Orpiment has been found in the painted Altar Frontal of the ancient Norwegian church of Tingelstad, which dates back to 1275-1300, and is among the earliest oil paintings to have survived. In this full reconstruction, it would have been the basis for the many yellow passages.

Orpiment was quite commonly combined with Indigo to make a dark, rich green. A fine example of this is in The Wilton Diptych (c 1395-9), another very early European painting, this time in egg tempera. The green cloak at the left appears to have been painted using Orpiment.

The garments in Raphael’s Sistine Madonna from 1513-14 were painted using Orpiment as yellow, although I don’t know in this case whether it was mixed with blue for the greens.

Giovanni Bellini used both Orpiment and Realgar in The Feast of the Gods (1514-1529), which was his last painting and completed after his death by Titian. In the detail below, I suspect that they may have used Realgar in the orange-red garments of the god with the ass at the left, and the god drinking at the right. Orpiment was probably used in some of the green and yellow garments too.


Paolo Veronese was another enthusiastic user of both pigments, which have been found in his vast Feast in the House of Levi from 1573. They are most probably responsible for the conspicuous yellow and orange-red clothing of several of the guests.
Judging by the number of his paintings which have proved positive for both Orpiment and Realgar, their most enthusiastic user has been Tintoretto.

In The Origin of the Milky Way (c 1575), they appear in small details, such as the Orpiment yellow stars.

Tintoretto’s Portrait of Vincenzo Morosini from about 1575-80 is a well-studied example of the use of Orpiment in its details.

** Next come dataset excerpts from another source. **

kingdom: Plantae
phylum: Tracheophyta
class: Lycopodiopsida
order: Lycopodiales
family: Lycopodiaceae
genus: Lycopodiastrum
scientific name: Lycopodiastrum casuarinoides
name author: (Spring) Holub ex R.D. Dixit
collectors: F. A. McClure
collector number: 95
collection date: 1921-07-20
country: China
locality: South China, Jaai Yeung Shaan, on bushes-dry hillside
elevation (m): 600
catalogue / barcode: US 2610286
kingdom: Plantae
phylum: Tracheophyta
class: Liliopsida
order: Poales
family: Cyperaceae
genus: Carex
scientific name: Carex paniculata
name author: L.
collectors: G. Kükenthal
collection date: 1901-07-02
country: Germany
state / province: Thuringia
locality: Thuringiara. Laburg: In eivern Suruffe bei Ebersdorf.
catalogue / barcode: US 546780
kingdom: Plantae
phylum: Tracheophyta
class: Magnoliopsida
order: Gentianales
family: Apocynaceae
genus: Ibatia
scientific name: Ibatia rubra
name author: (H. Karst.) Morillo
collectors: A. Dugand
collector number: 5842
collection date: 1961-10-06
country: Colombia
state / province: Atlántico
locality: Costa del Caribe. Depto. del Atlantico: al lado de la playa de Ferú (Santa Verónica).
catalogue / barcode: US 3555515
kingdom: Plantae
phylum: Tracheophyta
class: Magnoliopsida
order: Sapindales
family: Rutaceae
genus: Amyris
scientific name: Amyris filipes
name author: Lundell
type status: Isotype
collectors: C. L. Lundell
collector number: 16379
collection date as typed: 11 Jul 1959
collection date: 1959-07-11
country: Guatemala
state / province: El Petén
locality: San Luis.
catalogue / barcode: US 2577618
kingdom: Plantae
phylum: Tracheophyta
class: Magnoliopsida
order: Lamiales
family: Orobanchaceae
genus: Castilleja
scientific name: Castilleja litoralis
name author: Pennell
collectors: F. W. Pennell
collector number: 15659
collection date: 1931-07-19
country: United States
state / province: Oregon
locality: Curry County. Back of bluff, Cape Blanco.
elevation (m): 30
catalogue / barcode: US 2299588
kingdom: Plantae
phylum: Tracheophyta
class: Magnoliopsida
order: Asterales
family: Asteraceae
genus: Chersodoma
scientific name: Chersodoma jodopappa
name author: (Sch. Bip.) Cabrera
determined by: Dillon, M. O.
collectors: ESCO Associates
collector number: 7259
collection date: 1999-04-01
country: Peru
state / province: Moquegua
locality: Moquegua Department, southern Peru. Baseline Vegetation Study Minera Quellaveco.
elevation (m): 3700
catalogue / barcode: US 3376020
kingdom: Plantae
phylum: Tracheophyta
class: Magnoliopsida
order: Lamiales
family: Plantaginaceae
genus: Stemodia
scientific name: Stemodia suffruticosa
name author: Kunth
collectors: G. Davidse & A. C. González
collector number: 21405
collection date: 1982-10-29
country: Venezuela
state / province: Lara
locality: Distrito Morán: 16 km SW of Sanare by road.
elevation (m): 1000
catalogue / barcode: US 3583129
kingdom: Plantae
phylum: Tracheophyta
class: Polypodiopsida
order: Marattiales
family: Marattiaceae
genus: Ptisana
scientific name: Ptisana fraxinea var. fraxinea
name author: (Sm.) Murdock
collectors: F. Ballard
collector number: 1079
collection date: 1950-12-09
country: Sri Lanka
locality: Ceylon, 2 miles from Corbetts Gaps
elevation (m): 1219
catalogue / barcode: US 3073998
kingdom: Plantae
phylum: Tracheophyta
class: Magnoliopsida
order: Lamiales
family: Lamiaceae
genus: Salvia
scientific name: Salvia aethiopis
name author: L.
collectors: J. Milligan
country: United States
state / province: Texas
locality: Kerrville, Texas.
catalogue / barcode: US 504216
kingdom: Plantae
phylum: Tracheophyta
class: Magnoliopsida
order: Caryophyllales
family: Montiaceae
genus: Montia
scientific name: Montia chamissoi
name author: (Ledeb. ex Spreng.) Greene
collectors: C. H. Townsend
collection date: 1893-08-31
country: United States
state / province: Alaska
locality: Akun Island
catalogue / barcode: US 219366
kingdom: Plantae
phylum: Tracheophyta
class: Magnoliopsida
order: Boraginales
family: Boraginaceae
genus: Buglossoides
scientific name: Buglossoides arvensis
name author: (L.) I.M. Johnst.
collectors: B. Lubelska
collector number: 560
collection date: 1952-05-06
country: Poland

As shown in the detail below, the Orpiment used to form the brights on Morosini’s embroidered stole include small patches of the orange-red which is characteristic of Realgar.


Tintoretto’s unfinished sketch for the much larger painting of Doge Alvise Mocenigo (1507–1577) Presented to the Redeemer, abandoned in 1577 on the artist’s death, has been found to contain Realgar. I suspect that is in the orange clothing details at the right.

Both Orpiment and Realgar have been found in Antoine Watteau’s The Italian Comedians from about 1720. It is tempting to suggest that they saw relatively extensive use in the golden costume at the right, and the orange-red one at the lower left.

Goya used Orpiment for the metallic highlights of the decorations worn by The Duke of Wellington in this portrait from 1812-14. By this time, Realgar seems to have fallen into disuse, but some artists continued to use Orpiment during the remainder of the nineteenth century.

Although most of the yellows in Cézanne’s landscape View of the Bay of Marseille with the Village of Saint-Henri of about 1883 appear to be earths, paint samples from this tested positive for his use of Orpiment, making it one of its last known uses in a major painting.
Despite their wonderful names, their links back to real alchemy, and Tintoretto’s reliance on them, the loss of Orpiment and Realgar has been no real loss to the painter. It has, though, been a big step forward in reducing the toxicity of paints, and in improving their retention of colour.
Reference
Elisabeth West Fitzhugh (1997) Artists’ Pigments, vol 3, ed Elisabeth West Fitzhugh, Archetype. ISBN 978 1 904982 76 0.